Power  /  Book Review

Reading, Writing, and Redbaiting

When McCarthy stalked the groves of academe.

THROUGH an extraordinary number of personal interviews and a thorough examination of papers in scores of archives and personal collections, Schrecker has broken through the barriers of silence imposed by McCarthyism as has no previous historian. She can talk confidently about who was and wasn’t an authentic Party member, and about the motives for resistance or cooperation in each case. Moreover, she takes her story back to the 1930s to show the conversion experience of an important part of a generation of young scholars to communism, and re-creates in some detail their political lives on campuses and in Party units.

What emerges is not a portrait of foreign agents or aliens—although, as she frankly acknowledges, a disproportionate number of Communist intellectuals were of Jewish background—but of radical scholars all too human. They were naive about the Soviet Union and the nature of the Communist Party in the United States, and they committed a number of blunders that may have helped in their own undoing. Most of all, they were preoccupied by fear of losing their jobs—not only because of income, but also because they dreaded having to work in a field where they could not pursue their scholarly and scientific interests. In the 1930s, this insecurity urged them to maintain secrecy, to disobey Party norms of behavior, and to refrain from classroom propaganda or even from close association with students—even though, ironically, they would later be purged in part because of their alleged devotion to subverting the young.

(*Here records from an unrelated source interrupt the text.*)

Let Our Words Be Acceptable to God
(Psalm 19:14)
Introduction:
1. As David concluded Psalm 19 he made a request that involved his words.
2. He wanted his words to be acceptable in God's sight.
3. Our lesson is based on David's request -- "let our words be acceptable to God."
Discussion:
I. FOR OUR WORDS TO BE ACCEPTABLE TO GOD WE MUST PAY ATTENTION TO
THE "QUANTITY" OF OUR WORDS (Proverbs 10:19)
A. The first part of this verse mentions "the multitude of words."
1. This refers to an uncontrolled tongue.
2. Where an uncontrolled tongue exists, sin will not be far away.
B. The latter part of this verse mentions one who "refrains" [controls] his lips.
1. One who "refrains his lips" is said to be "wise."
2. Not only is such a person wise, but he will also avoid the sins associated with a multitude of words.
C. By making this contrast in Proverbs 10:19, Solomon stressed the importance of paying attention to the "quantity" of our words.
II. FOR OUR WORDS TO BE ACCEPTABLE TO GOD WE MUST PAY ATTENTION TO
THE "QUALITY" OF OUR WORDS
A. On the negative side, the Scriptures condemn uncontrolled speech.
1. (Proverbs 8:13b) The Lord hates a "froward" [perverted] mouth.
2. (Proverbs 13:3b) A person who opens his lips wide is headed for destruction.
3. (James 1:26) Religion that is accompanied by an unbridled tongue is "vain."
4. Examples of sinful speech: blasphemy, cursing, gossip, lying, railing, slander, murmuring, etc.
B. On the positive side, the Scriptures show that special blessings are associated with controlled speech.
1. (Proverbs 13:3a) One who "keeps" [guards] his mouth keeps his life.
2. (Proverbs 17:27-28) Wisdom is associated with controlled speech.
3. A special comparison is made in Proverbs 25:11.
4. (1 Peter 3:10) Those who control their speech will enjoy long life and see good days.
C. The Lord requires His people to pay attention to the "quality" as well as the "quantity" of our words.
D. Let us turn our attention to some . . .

How well does Schrecker respond to those who now defend the behavior of the 1950s Cold War liberals? In my judgment, she is devastating in her claim that one could participate in the witch hunt—as did the liberal Cold Warriors of the Sidney Hook variety—even as one insisted that one was “standing up to McCarthyism and defending free speech and academic freedom”; the real test was in actions, not words.

She also demonstrates convincingly that the purpose of the witch hunt was not to ferret out unknown Communist agents who were abusing their academic positions, but to induce the universities to enforce the general political climate needed to assure acquiescence in the Cold War. Her empirical data confirms the argument of Ralph Miliband and Marcel Liebman in The Uses of Anti-Communism that anti-communist ideology functions in the West as a means of discrediting all movements for social change by tainting them with the crimes of Stalinism.